Les hommes que Jésus est allé chercher à leur travail étaient des hommes mûrs, éprouvés, dont le travail était dur et qui le faisaient en équipe, à plusieurs. C’étaient des professionnels qui travaillaient en équipe. C’est ça un professionnel : une personne qui connaît son métier, mais aussi ses limites et la part qui revient à chacun, c’est-à-dire aux autres. Dont la compétence est autant sociale qu’individuelle.
Dans son encyclique Dieu est Amour du 25 décembre 2005, le Pape Benoît XVI rappelle qu’en ce qui concerne le service des personnes qui souffrent, la compétence professionnelle est une nécessité fondamentale, même si à elle seule, elle ne peut suffire : les personnes ont besoin d’humanité, de l’attention du cœur (n. 31).

A la demande de Jésus, Pierre met son instrument de travail, sa barque, à sa disposition pour que Jésus s’en serve comme d’une tribune pour se faire entendre des foules qui se pressaient autour de lui. Pierre a pris les rames, il est à côté de Jésus. Il voit ou il sent la présence de la foule qui écoute, et il écoute lui aussi. Combien de temps est-ce que cela dure ? Un certain temps. Saint Marc, à la multiplication des pains, dit que Jésus voyant « la grande foule, fut saisi de compassion envers eux, parce qu’ils étaient comme des brebis sans berger. Alors, il se mit à les enseigner longuement » (Mc 6, 34).

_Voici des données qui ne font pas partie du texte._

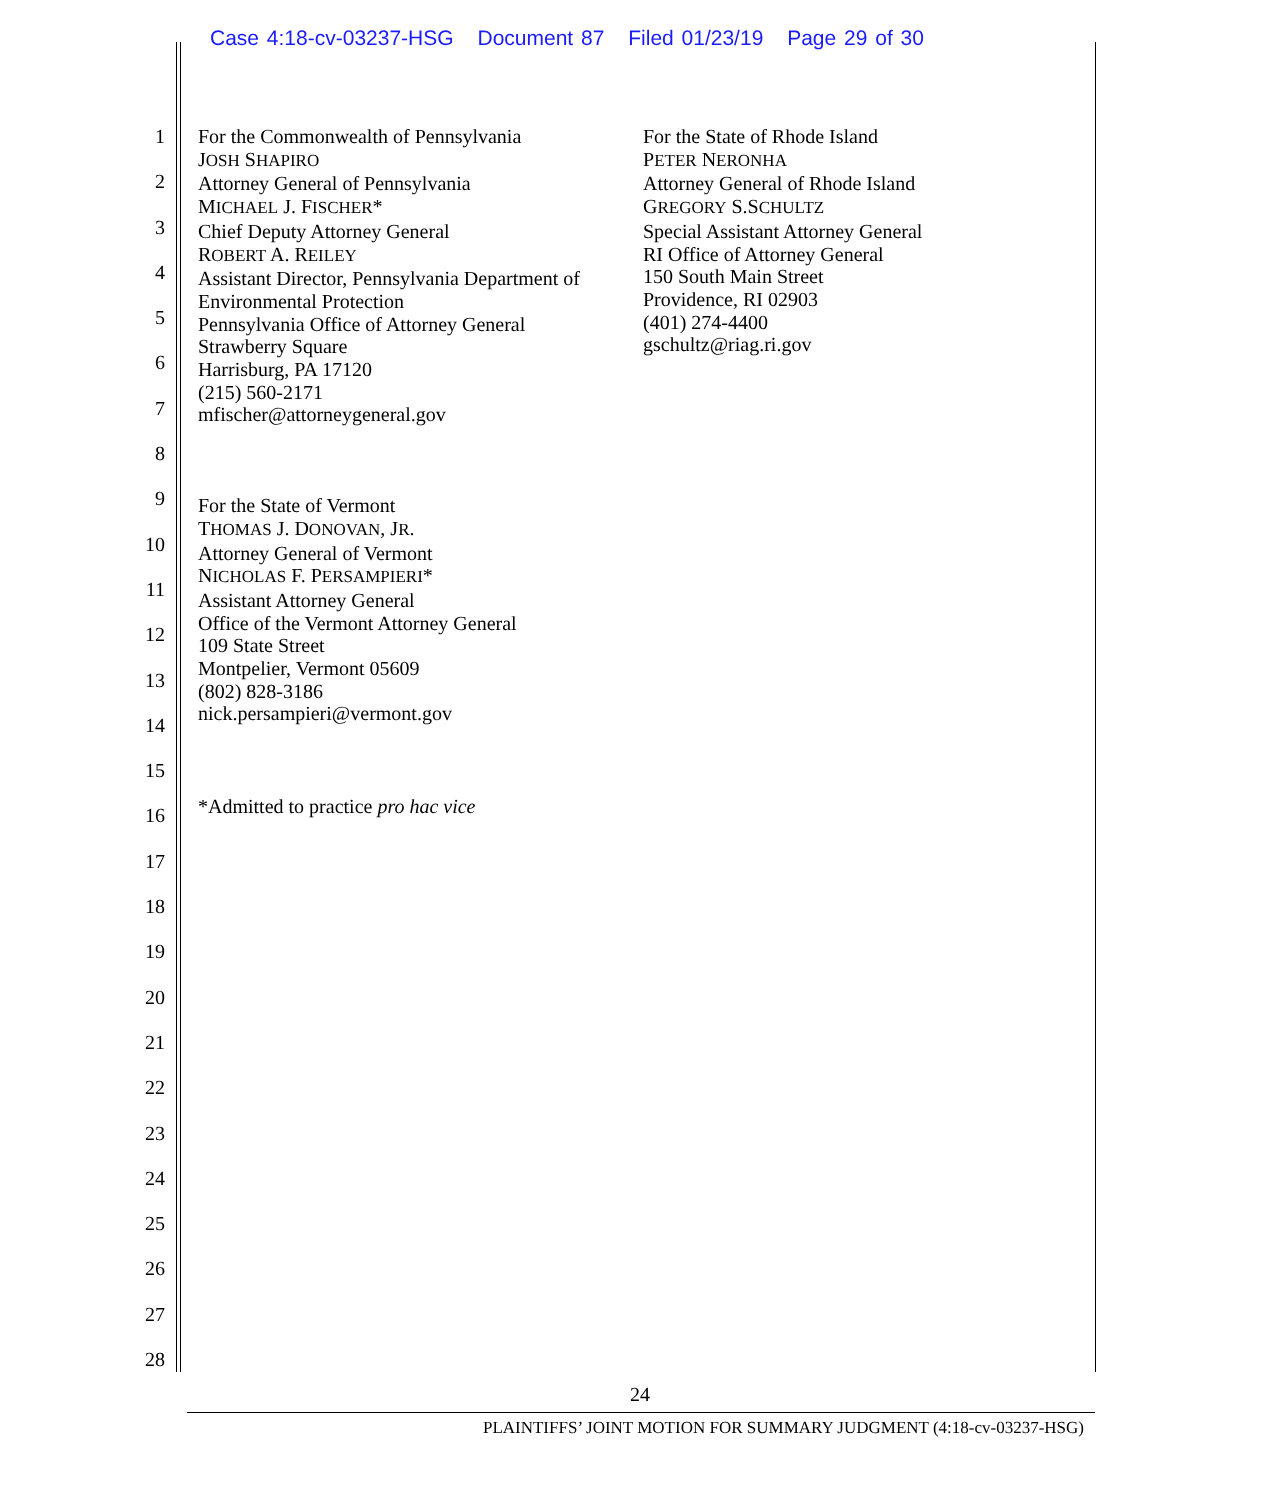Case 4:18-cv-03237-HSG Document 87 Filed 01/23/19 Page 29 of 30
1
2
3
4
5
6
7
8
9
10
11
12
13
14
15
16
17
18
19
20
21
22
23
24
25
26
27
28
For the Commonwealth of Pennsylvania
JOSH SHAPIRO
Attorney General of Pennsylvania
MICHAEL J. FISCHER*
Chief Deputy Attorney General
ROBERT A. REILEY
Assistant Director, Pennsylvania Department of Environmental Protection
Pennsylvania Office of Attorney General
Strawberry Square
Harrisburg, PA 17120
(215) 560-2171
mfischer@attorneygeneral.gov
For the State of Vermont
THOMAS J. DONOVAN, JR.
Attorney General of Vermont
NICHOLAS F. PERSAMPIERI*
Assistant Attorney General
Office of the Vermont Attorney General
109 State Street
Montpelier, Vermont 05609
(802) 828-3186
nick.persampieri@vermont.gov
*Admitted to practice pro hac vice
For the State of Rhode Island
PETER NERONHA
Attorney General of Rhode Island
GREGORY S.SCHULTZ
Special Assistant Attorney General
RI Office of Attorney General
150 South Main Street
Providence, RI 02903
(401) 274-4400
gschultz@riag.ri.gov
24
PLAINTIFFS’ JOINT MOTION FOR SUMMARY JUDGMENT (4:18-cv-03237-HSG)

Et voilà que Jésus, « quand il eut fini de parler », fait quelque chose d’inattendu : il renvoie Simon-Pierre au travail : « Avance au large et jetez vos filets » ! Il va lui montrer qu’il ne suffit pas d’être un professionnel dans son domaine. Ou plutôt que, quel que soit notre métier ou notre activité, cela change tout d’être avec le Seigneur.

« Sans moi vous ne pouvez rien faire » (Jn 15, 5).

Puisque nous prions Notre-Dame de Lourdes, demandons cette grâce dans l’accompagnement des malades, de toute personne qui souffre, de nous garder de ne compter que sur nos propres forces, de nous garder d’oublier que le Seigneur nous demande d’être avec lui, pour être ses compagnons et ses amis.

C’est dans la prière que se renouvellent nos forces car c’est la nature même de la prière de nous relier à Dieu et les uns aux autres par le même Esprit.

Nous ne sommes jamais seuls dans la prière. Même dans la pièce la plus retirée ou l’endroit le plus secret. La prière chrétienne est toujours une prière de l’Eglise, comme Jésus nous a appris à prier en disant : ‘Notre Père’ et que lui-même n’était jamais seul : Le Père est toujours avec moi (Jn 8, 29 ; 16, 32).

Pour être professionnel, il faut travailler collectif. Efficace : jouer collectif.

Pour être chrétien, il faut prier collectif.